==== Passage

Your Greatest Need
The other day at our daughter’s soccer game, one of her teammates, a rather timid player whose game lacks confidence, scored her first goal of the season. The cheers from the fans went up as always when any of the girls does something special. But the enthusiasm behind our applause and praise seemed extra hearty knowing the boost of assurance this would give her. The smile on her face, the gleam in her eye, her body language, all underscored the sense of joy and satisfaction that one experiences when we’re being approved and affirmed by others.
We want to be accepted. We want to gain the approval of others. We want people to see us as having value and worth. We hunger for praise, pats on the back, compliments and commendations. Deep down inside we have a need to be accepted. Accepted for who we are. Accepted as we are. Accepted in spite of what we are or what we’ve done. Accepted in spite of what aren’t and what we haven’t done.
There is an inborn sense in all of us that we lack significance. We are but small creatures in this vast universe. Most of us are unknown to the world. Most of us will never be known by a vast majority of humanity. Very very few if us will go down in the history books. Some people are driven to rise above the masses to do things that are noteworthy, that will be recognized by others for generations to come. Some people are motivated to forge significance for themselves and to leave a lasting legacy that won’t be soon forgotten. But underneath it all there’s still the awareness that most of what we do doesn’t change the fact that there is something wrong with us, something dysfunctional, something lacking regardless of what we do.
We watch with sadness as people who have achieved the heights of fame and fortune self destruct using drugs, or alcohol, commit suicide or ruin their reputations beyond repair. With more money than any of us will ever see, with name recognition that none of us will ever know, with accomplishments that most of us won’t even come close to, we scratch our heads in bewilderment as to how these folks could feel so worthless that they would do such things to themselves. It’s because the one thing we are all longing for, searching for, hoping for cannot be found in wealth, popularity or human achievement...

========

Can you give the essay on the need for acceptance again from "There is an" to "what we do.", swapping each "significance" for "importance"? Answer from this essay alone.

==== Supplied information

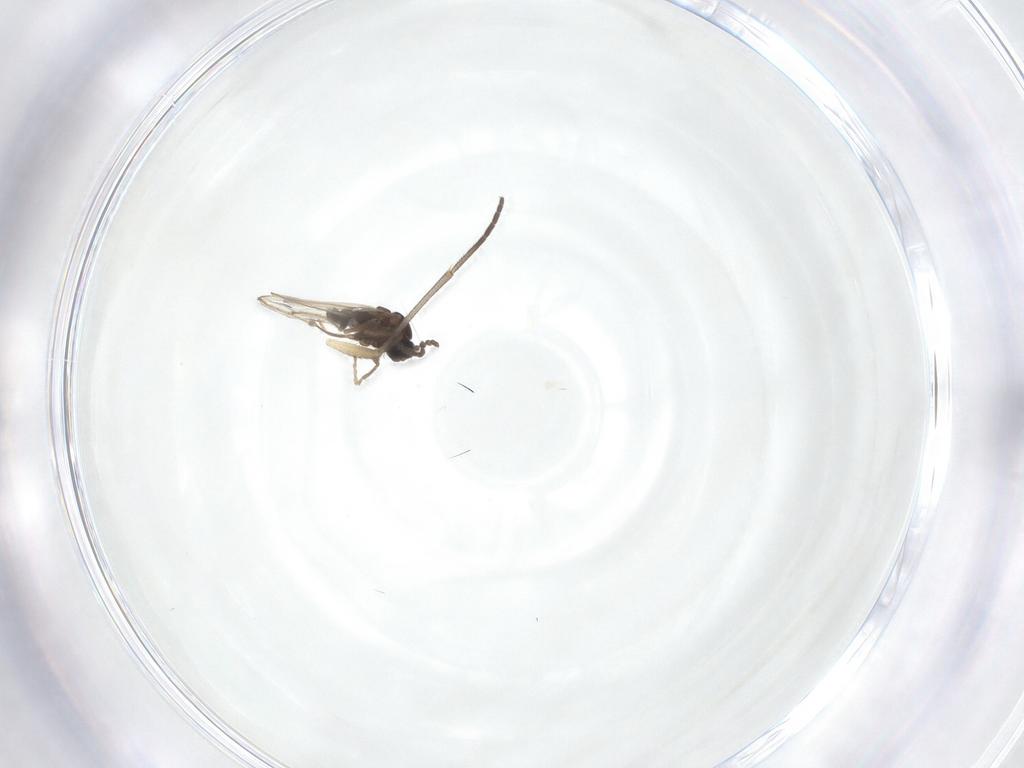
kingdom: Animalia
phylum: Arthropoda
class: Insecta
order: Diptera
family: Cecidomyiidae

========

* [Output]
There is an inborn sense in all of us that we lack importance. We are but small creatures in this vast universe. Most of us are unknown to the world. Most of us will never be known by a vast majority of humanity. Very very few if us will go down in the history books. Some people are driven to rise above the masses to do things that are noteworthy, that will be recognized by others for generations to come. Some people are motivated to forge importance for themselves and to leave a lasting legacy that won’t be soon forgotten. But underneath it all there’s still the awareness that most of what we do doesn’t change the fact that there is something wrong with us, something dysfunctional, something lacking regardless of what we do.